• Material for this exercise
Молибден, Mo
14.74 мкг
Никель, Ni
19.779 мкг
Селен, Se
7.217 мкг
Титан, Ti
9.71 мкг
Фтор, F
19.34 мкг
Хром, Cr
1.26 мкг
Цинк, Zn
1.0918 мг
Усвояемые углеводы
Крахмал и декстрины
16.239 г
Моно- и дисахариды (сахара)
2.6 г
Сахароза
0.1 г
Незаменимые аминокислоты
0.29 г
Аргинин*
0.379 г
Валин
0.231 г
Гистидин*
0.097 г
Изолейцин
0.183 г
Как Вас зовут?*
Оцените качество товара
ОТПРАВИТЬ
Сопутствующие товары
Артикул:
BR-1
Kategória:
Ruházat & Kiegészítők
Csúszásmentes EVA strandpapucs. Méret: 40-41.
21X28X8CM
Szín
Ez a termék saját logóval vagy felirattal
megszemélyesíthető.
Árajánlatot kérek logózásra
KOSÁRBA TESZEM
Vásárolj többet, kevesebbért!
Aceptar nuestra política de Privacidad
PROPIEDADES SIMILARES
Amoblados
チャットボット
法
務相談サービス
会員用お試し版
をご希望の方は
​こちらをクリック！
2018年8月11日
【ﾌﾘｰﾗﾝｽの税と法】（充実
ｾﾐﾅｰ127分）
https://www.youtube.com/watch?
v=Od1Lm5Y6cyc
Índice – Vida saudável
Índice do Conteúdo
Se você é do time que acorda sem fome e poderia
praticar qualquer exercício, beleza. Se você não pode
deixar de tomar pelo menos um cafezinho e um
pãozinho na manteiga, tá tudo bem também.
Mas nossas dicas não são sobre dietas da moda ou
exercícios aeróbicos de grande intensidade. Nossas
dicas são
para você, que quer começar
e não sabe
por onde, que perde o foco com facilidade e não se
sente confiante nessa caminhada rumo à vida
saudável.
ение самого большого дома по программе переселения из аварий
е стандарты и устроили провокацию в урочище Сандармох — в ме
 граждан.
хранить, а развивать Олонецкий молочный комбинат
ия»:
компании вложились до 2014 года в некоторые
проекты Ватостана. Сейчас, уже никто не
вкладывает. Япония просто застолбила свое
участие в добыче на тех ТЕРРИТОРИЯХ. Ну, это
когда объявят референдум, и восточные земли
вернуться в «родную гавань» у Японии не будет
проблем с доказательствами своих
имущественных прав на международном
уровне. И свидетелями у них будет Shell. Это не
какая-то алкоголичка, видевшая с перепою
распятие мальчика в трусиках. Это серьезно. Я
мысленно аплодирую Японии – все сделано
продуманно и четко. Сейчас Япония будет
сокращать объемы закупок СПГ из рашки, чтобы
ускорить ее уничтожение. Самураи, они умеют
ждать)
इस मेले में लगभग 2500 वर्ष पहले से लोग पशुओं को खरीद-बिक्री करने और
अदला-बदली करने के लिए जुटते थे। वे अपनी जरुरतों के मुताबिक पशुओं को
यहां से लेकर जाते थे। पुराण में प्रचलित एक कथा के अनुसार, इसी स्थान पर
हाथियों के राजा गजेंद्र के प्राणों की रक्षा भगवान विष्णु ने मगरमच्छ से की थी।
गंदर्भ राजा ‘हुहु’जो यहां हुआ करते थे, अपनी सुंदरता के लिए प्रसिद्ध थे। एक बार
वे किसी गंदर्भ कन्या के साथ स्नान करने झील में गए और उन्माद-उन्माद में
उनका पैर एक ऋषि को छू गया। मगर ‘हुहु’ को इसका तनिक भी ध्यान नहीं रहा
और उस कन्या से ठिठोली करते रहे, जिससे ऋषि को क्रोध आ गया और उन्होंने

• What you are asked to do
Please find every line in the items above that contains the word "Сейчас" and copy each of those lines.

• Solution to this problem
проекты Ватостана. Сейчас, уже никто не
продуманно и четко. Сейчас Япония будет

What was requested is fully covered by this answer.